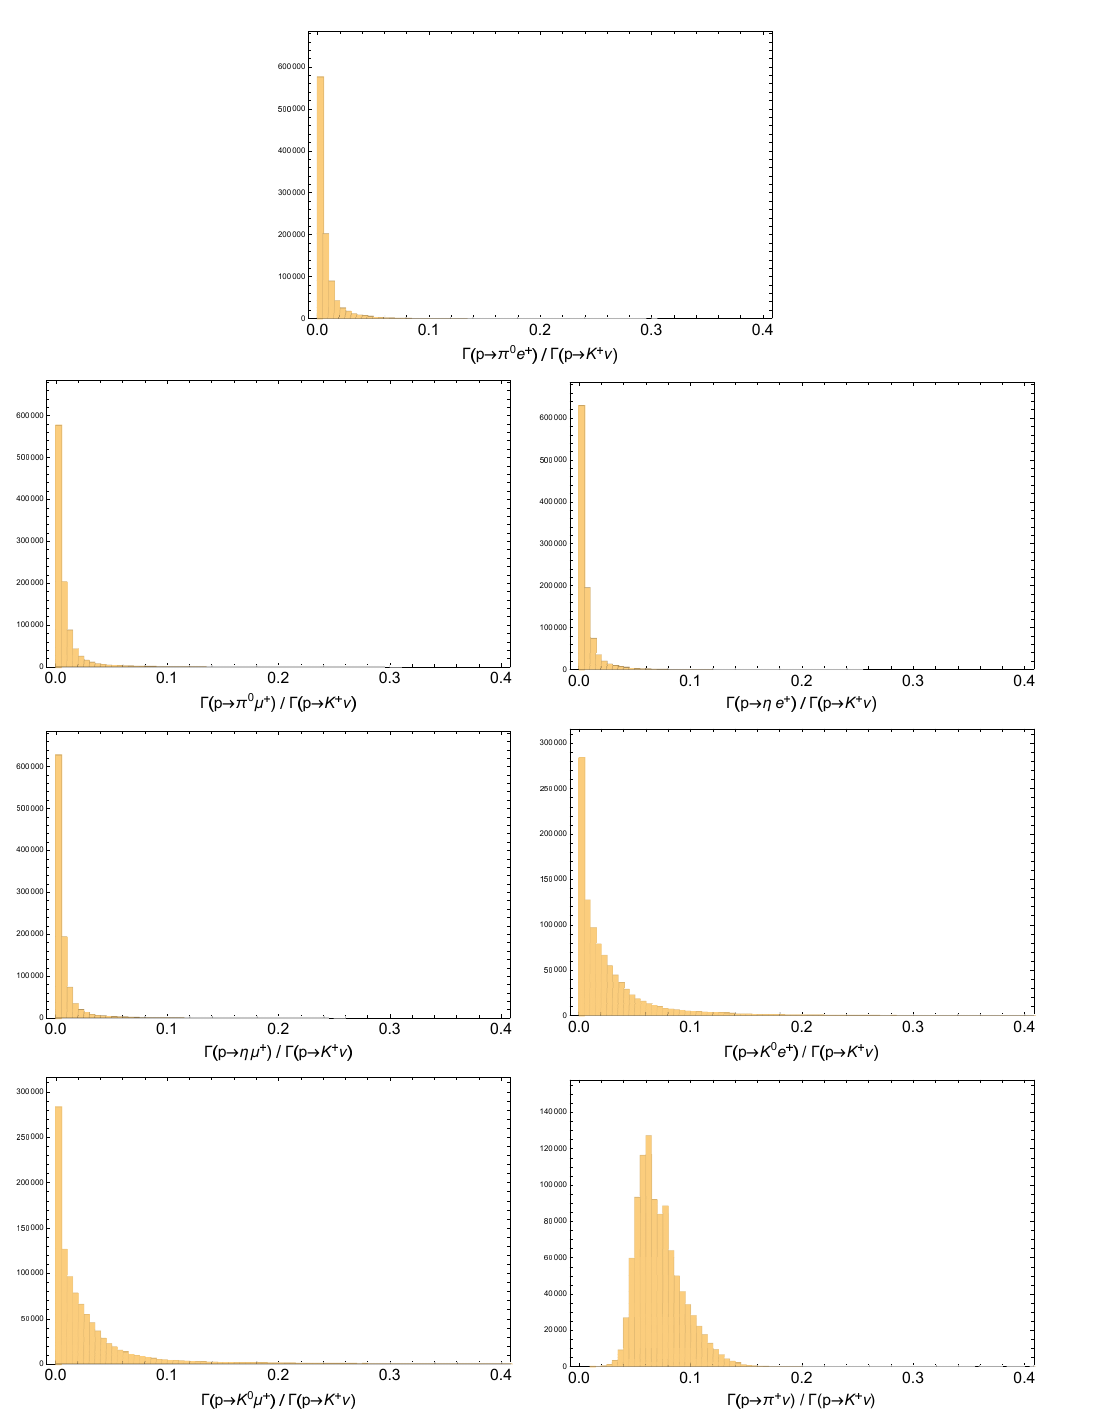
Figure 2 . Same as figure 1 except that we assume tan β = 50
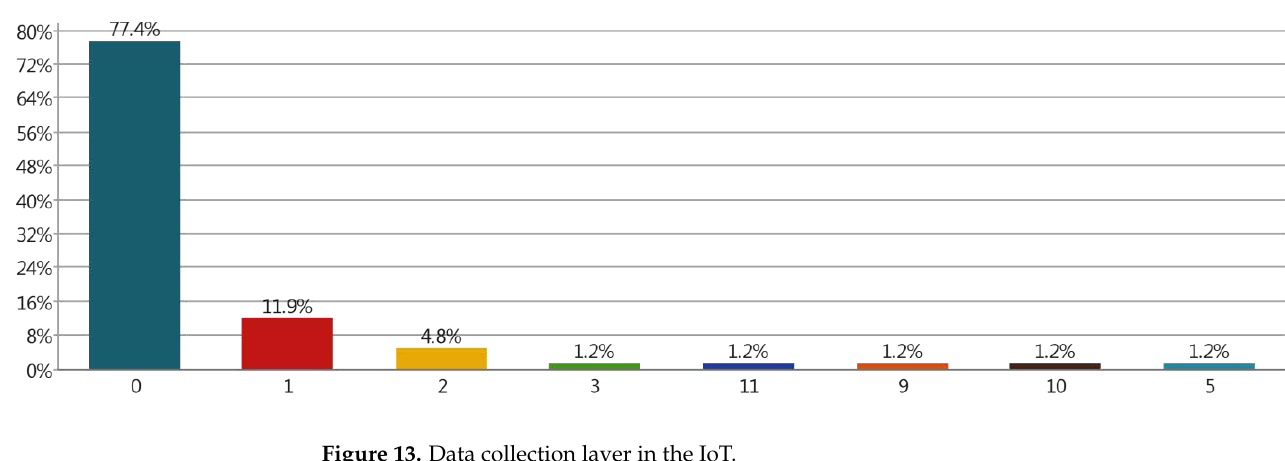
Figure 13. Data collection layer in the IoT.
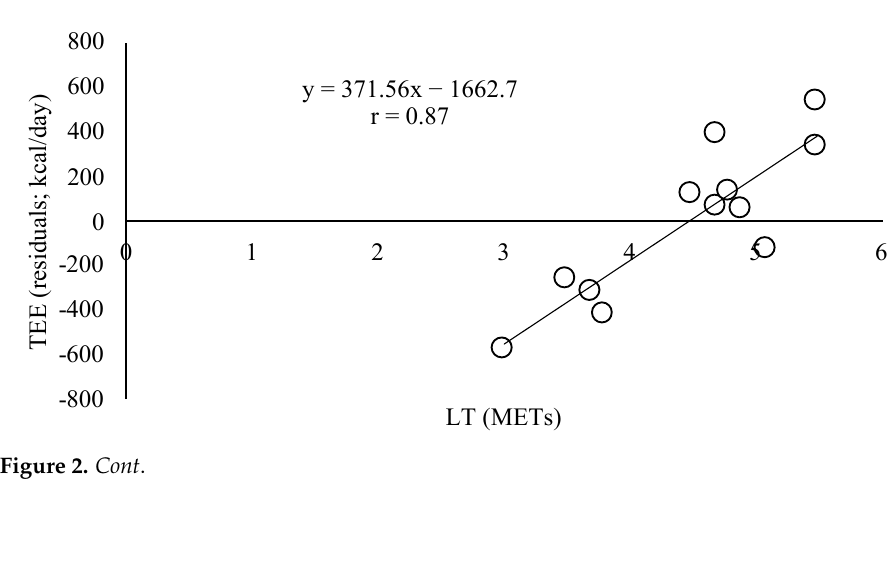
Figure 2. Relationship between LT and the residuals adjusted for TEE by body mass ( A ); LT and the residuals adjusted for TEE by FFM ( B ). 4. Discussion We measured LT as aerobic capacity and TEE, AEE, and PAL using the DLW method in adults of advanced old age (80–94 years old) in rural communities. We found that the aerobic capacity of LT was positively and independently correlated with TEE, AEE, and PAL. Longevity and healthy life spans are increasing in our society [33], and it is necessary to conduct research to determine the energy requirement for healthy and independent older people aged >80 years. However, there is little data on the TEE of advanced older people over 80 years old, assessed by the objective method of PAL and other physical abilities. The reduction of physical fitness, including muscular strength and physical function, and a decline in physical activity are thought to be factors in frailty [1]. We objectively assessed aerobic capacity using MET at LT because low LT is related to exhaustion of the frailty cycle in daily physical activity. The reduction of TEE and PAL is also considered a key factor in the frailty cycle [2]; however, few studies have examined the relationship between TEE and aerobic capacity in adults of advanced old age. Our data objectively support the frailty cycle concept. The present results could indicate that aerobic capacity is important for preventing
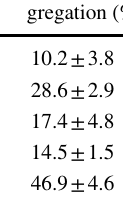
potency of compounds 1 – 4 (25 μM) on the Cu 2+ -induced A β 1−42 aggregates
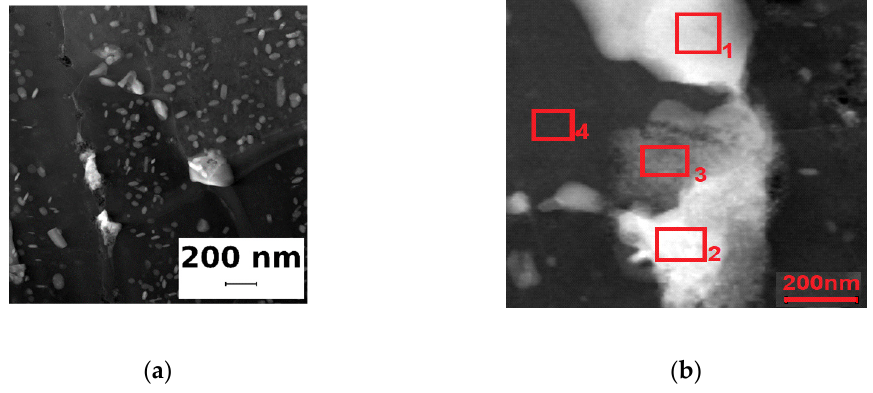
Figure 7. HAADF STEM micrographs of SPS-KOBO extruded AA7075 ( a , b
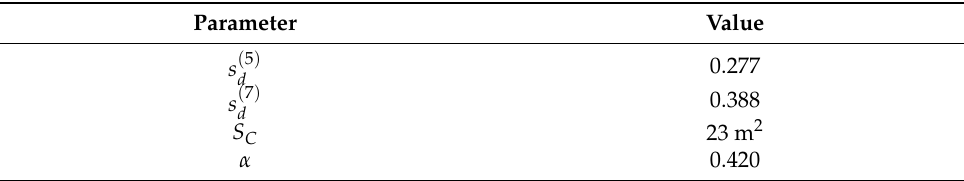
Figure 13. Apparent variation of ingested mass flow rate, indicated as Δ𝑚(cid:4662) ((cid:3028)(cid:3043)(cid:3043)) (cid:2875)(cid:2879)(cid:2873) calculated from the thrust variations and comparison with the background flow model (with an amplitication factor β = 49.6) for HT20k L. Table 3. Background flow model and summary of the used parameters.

=======

**Your assignment:**
Every line of the material is to be quoted exactly, with no pictures carried over.

**Solution to the problem:**
Figure 2 . Same as figure 1 except that we assume tan β = 50
Figure 13. Data collection layer in the IoT.
Figure 2. Relationship between LT and the residuals adjusted for TEE by body mass ( A ); LT and the residuals adjusted for TEE by FFM ( B ). 4. Discussion We measured LT as aerobic capacity and TEE, AEE, and PAL using the DLW method in adults of advanced old age (80–94 years old) in rural communities. We found that the aerobic capacity of LT was positively and independently correlated with TEE, AEE, and PAL. Longevity and healthy life spans are increasing in our society [33], and it is necessary to conduct research to determine the energy requirement for healthy and independent older people aged >80 years. However, there is little data on the TEE of advanced older people over 80 years old, assessed by the objective method of PAL and other physical abilities. The reduction of physical fitness, including muscular strength and physical function, and a decline in physical activity are thought to be factors in frailty [1]. We objectively assessed aerobic capacity using MET at LT because low LT is related to exhaustion of the frailty cycle in daily physical activity. The reduction of TEE and PAL is also considered a key factor in the frailty cycle [2]; however, few studies have examined the relationship between TEE and aerobic capacity in adults of advanced old age. Our data objectively support the frailty cycle concept. The present results could indicate that aerobic capacity is important for preventing
potency of compounds 1 – 4 (25 μM) on the Cu 2+ -induced A β 1−42 aggregates
Figure 7. HAADF STEM micrographs of SPS-KOBO extruded AA7075 ( a , b
Figure 13. Apparent variation of ingested mass flow rate, indicated as Δ𝑚(cid:4662) ((cid:3028)(cid:3043)(cid:3043)) (cid:2875)(cid:2879)(cid:2873) calculated from the thrust variations and comparison with the background flow model (with an amplitication factor β = 49.6) for HT20k L. Table 3. Background flow model and summary of the used parameters.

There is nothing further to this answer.